The hyper-attention and daily nudges helped me get my butt in gear and become a healthier person.
Curbing my Screen Time
Similarly, Apple sends iPhone users a new weekly report called Screen Time that shows how much time you spend on your phone. You’ll see which apps you use most often, how many times per day you pick up your phone, how many notifications you receive per day and from which application.
The report can be an eye opener if you’re into mindless scrolling through social networking sites like Facebook, Twitter, and Instagram. Twitter is the biggest attention sucker for me. Hey, it’s where I get my news!
I also get a lot of notifications and can conclude from the report that I receive about 30-40 emails per day from work. Not cool. Because of those notifications I tend to pick up my phone 65-70 times per day to either check my email, respond to a text, or check Twitter.
The week the Screen Time report first came out I spent six hours per day on my phone. I’ve got that down to less than four hours per day and try to design rules around curbing my screen time. That means turning off unnecessary notifications and keeping my phone in another room when I go to bed.
Again, these nudges had a positive effect on drawing my attention to a negative behaviour and making a conscious effort to curb it.
Negative Stock Market Attention
Back when I was a stock-picker I obsessively checked my portfolio and read every market headline. I scoured the internet for news about my individual stock holdings and searched for analyst opinions (only the ones that confirmed my own opinion, of course).
But just like in the previous two examples, all this attention and information made me want to act. My oil stocks were getting killed and I wanted to get out. Sobeys made a mess of its Safeway acquisition and I wanted to get out. The general market would fall by 5-10 percent and I felt like I needed to do something – like contribute more money than I had planned, or hold off on adding new money until things “settled down.”
Nudges worked against me. I’d get email alerts when Fortis or Great West Life missed their earnings targets.
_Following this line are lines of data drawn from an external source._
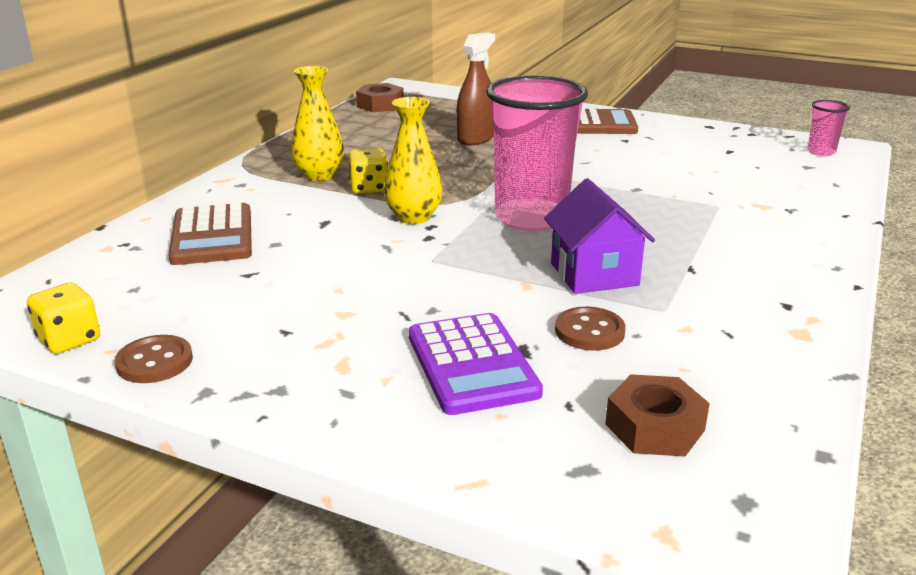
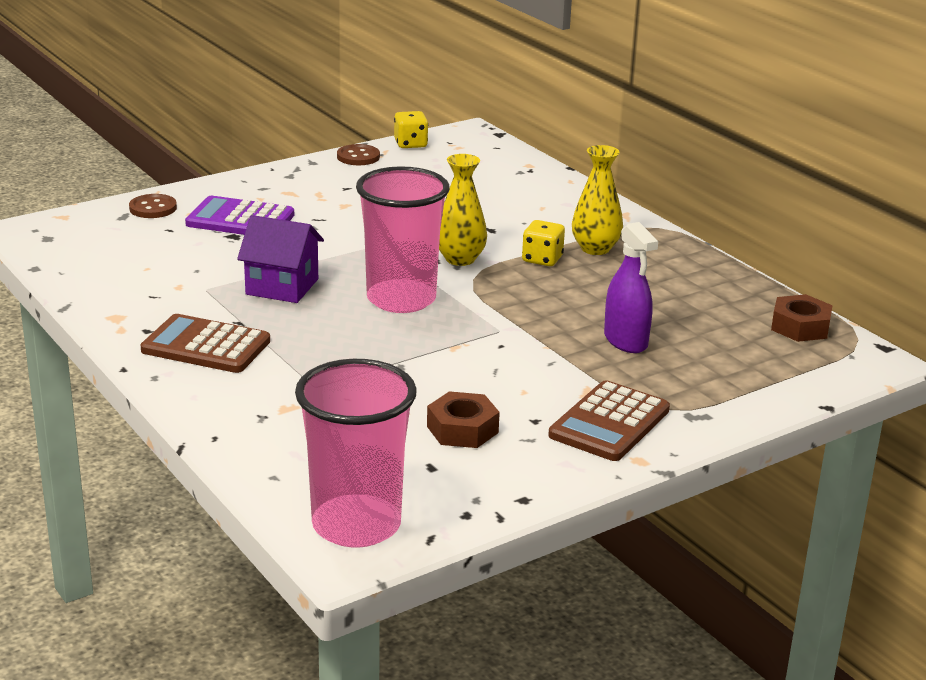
camera: 120 degrees right, 0 degrees up
(212, 236) = (510, 193): brown calculator -> brown calculator (206, 346)
(476, 138) = (625, 341): brown spray bottle -> purple spray bottle
(589, 331) = (221, 259): brown button -> brown button (153, 208)
(655, 427) = (120, 241): brown nut -> brown nut (462, 429)
(821, 152) = (356, 525): pink cup -> pink cup, size x2.27

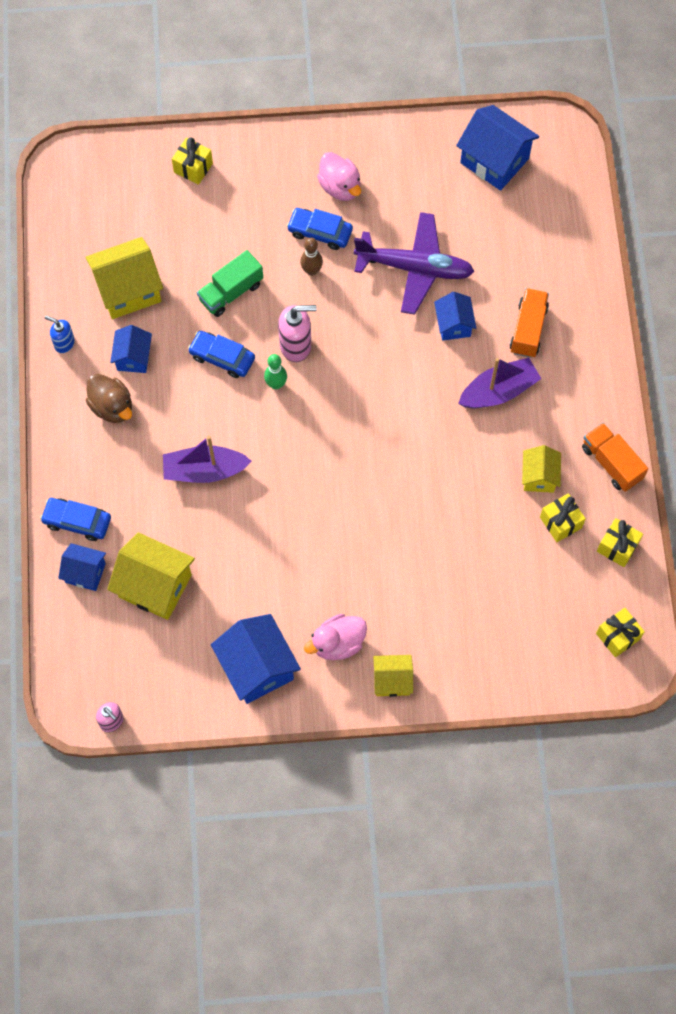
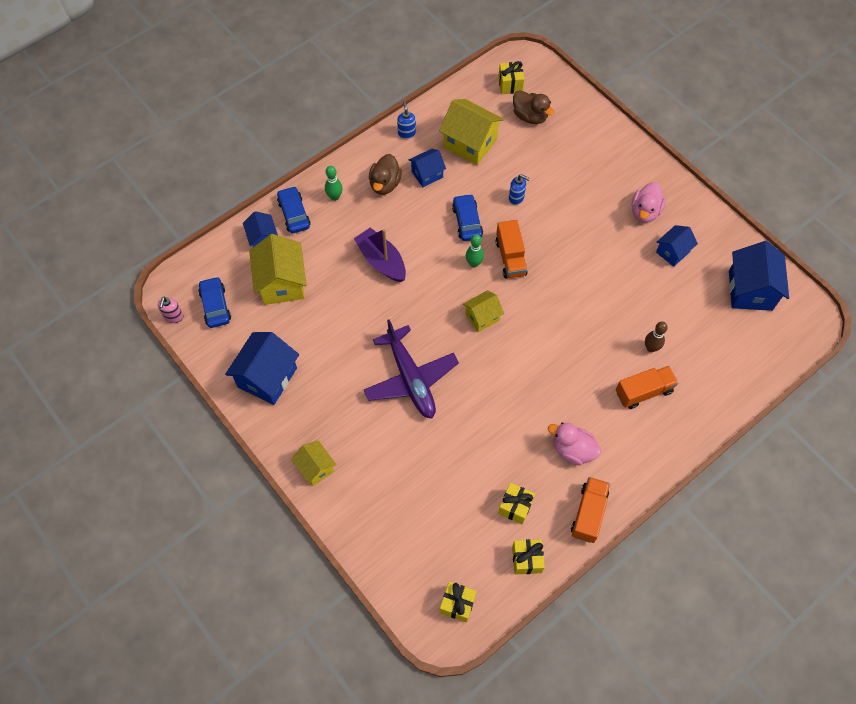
camera: 55 degrees right, 5 degrees down
(88, 467) = (334, 197): none -> green bowling pin
(142, 210) = (530, 116): none -> brown duck
(193, 168) = (583, 124): yellow gift -> yellow gift (510, 84)
(231, 292) = (516, 198): green truck -> blue soap dispenser
(296, 345) = (510, 257): pink soap dispenser -> orange truck
(311, 270) = (571, 233): brown bowling pin -> brown bowling pin (651, 348)
(320, 232) = (602, 220): blue car -> blue car (215, 306)
(338, 643) = (318, 416): pink duck -> pink duck (572, 450)
(415, 268) = (626, 292): purple plane -> purple plane (410, 379)
(453, 325) = (606, 342): blue house -> blue house (672, 252)
(498, 391) = (581, 402): purple boat -> none
(539, 477) = (538, 470): yellow house -> yellow house (482, 317)

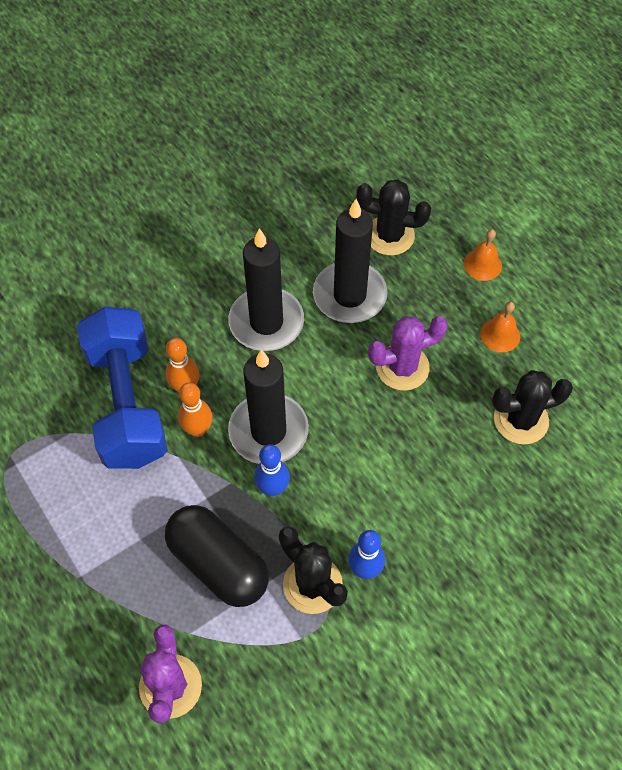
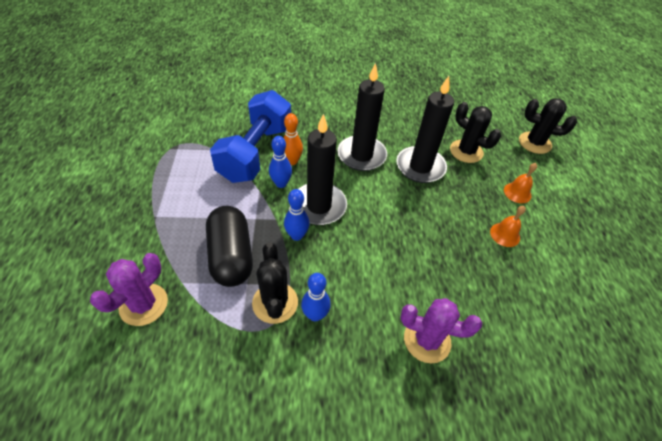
camera: 30 degrees right, 10 degrees down
(198, 429) = (281, 183): orange bowling pin -> blue bowling pin
(402, 367) = (426, 218): purple cactus -> purple cactus (427, 340)
(521, 420) = (488, 290): black cactus -> black cactus (534, 143)

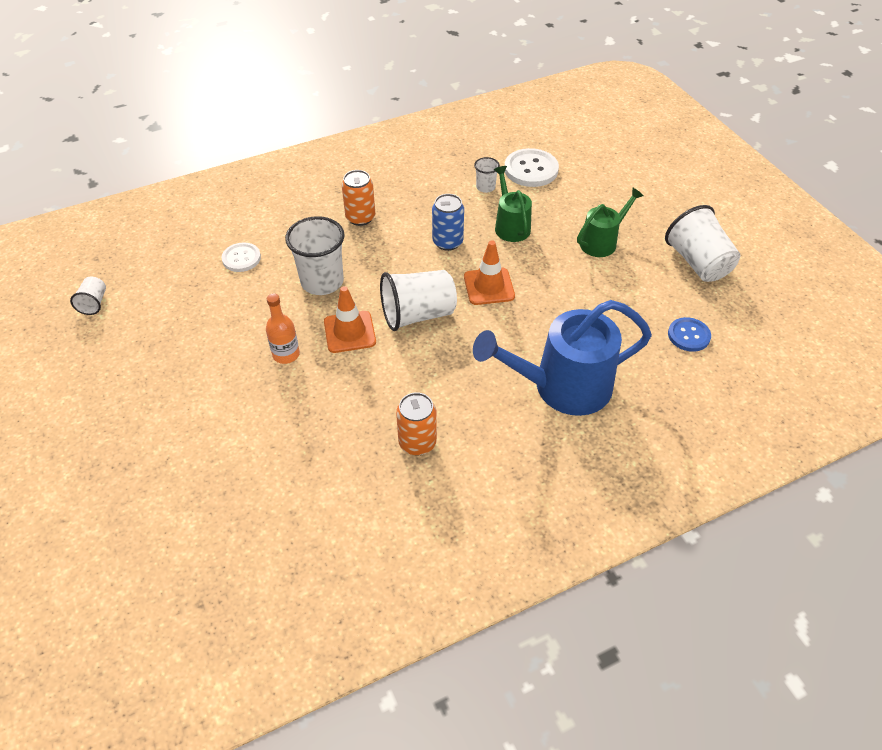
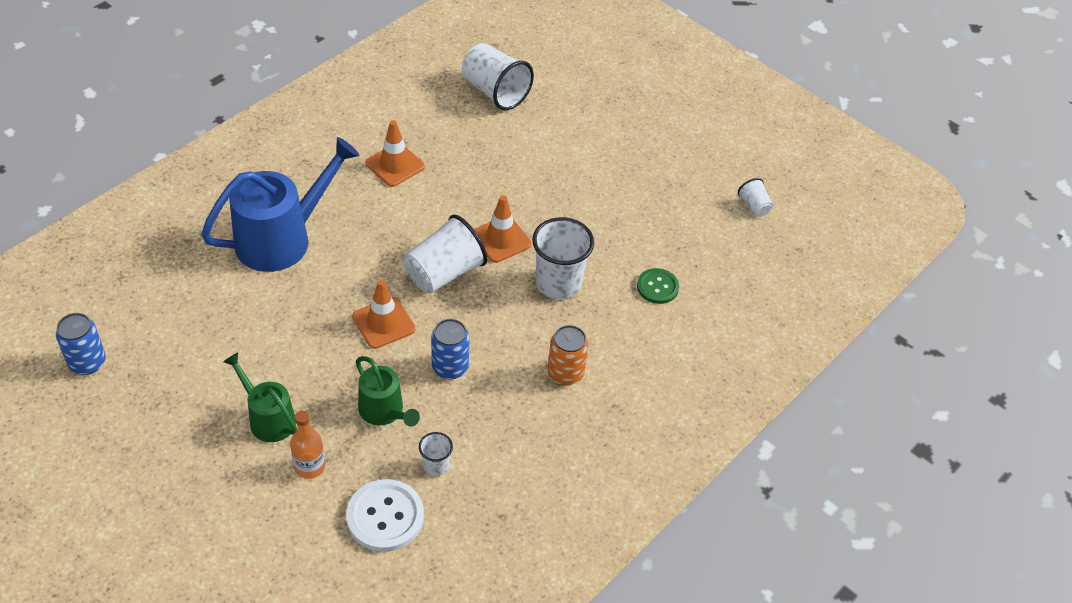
camera: 155 degrees right, 0 degrees up
(241, 258) = (657, 287): white button -> green button
(286, 354) = (546, 205): orange bottle -> orange bottle (310, 466)
(417, 442) = (395, 165): orange can -> orange traffic cone
(602, 242) = (268, 418): green watering can -> green watering can turned 105 degrees clockwise
(688, 335) = (160, 321): blue button -> none
(697, 263) = (148, 418): white cup -> white cup (495, 92)
(753, 316) = (87, 362): none -> blue can

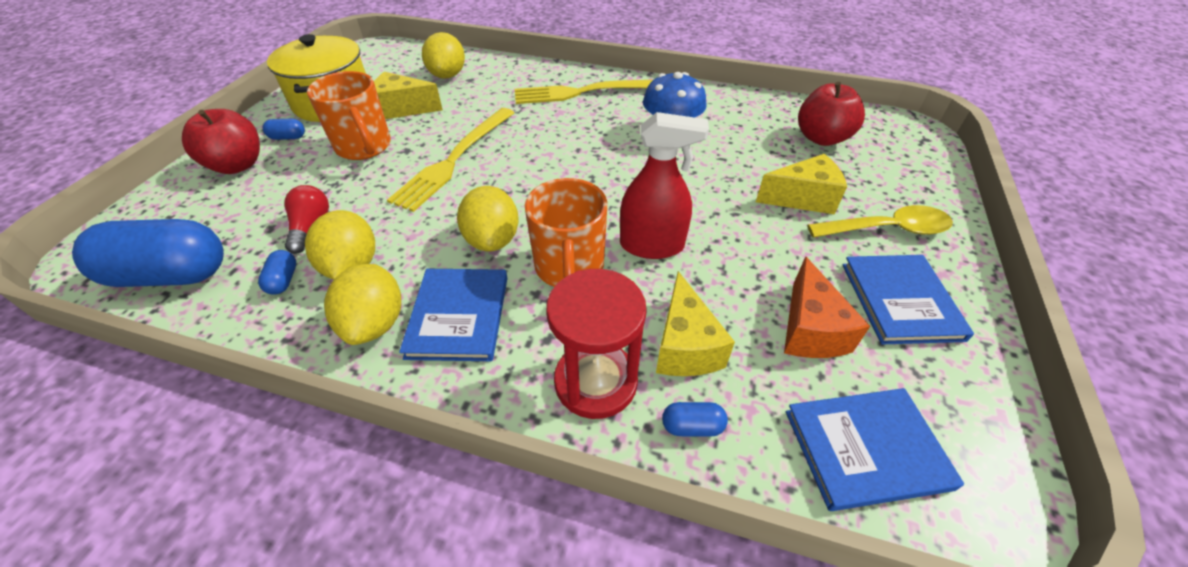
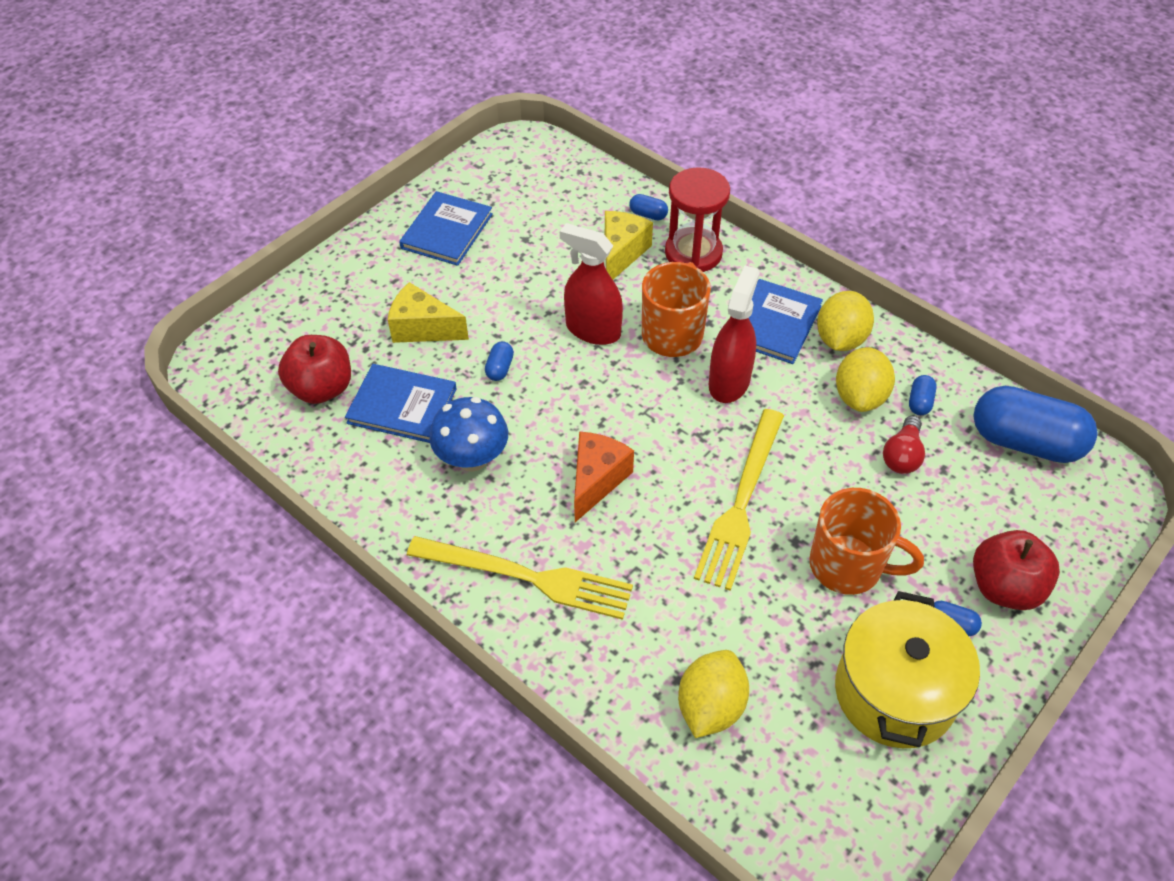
camera: 155 degrees left, 5 degrees up
(364, 147) = (848, 566): orange mug -> orange mug turned 120 degrees clockwise
(403, 109) = (792, 635): yellow cheese -> none
(454, 159) = (741, 502): yellow fork -> yellow fork turned 150 degrees clockwise
(492, 240) = (729, 382): yellow lemon -> red spray bottle
(706, 189) = (500, 368): none -> blue capsule
(810, 330) = (529, 236): orange cheese -> orange cheese (597, 480)
(866, 449) = (560, 177): blue book -> blue book (402, 405)
(887, 229) = (387, 278): yellow spoon -> none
What should I do with this information?
The Globe and Mail app would send helpful push notifications like, “markets plunge on European/China/Russia fears,” or, “Dow posts worst day ever.” A smart investor is supposed to act on this, right? Shift their portfolio to safer assets? Buy gold?!?
Don’t just do something, stand there!
I switched to indexing four years ago with a simple two-ETF portfolio of global and domestic stocks. Now that I own thousands of companies I no longer pay attention to the fortunes of one or two. I find myself paying less attention to market headlines in general.
I make my monthly contributions automatic and only check my portfolio when the cash balance is large enough to make a trade. I figured instead of tinkering with my portfolio daily and reacting to news I’d be better off taking a two-decade nap and letting compounding do its thing.
Your long term investing plan has no time for daily market noise. Yes, we may be entering a bear market. Or it’s just a run-of-the-mill market correction. Nobody knows for sure.
We do know that yesterday the Dow and S&P 500 had historic gains. If you happened to act on your fears and exit the market, thinking it was on its way to a 40-50 percent meltdown, you missed out on that important rally. In fact, many of the largest one-day gains occur during down markets.
Technology can help bring attention to a negative behaviour and turn it into a positive outcome. But those nudges and alerts can also work against you.
When it comes to investing often the best course of action is to do nothing and stick to your plan. Daily gyrations smooth out over a period of several months, and over several years the trajectory of the stock market tends to point up and to the right.
Many so-called experts question the value of robo-advisors during a downturn such as this, saying that investors would be better off with a human advisor. But from what I’ve heard during tumultuous times, the robos send helpful nudges via text and email explaining what is happening and why fluctuations in the market are part of a normal investing experience.
For investors that can be calming reassurance in the face of negative headlines screaming for your attention.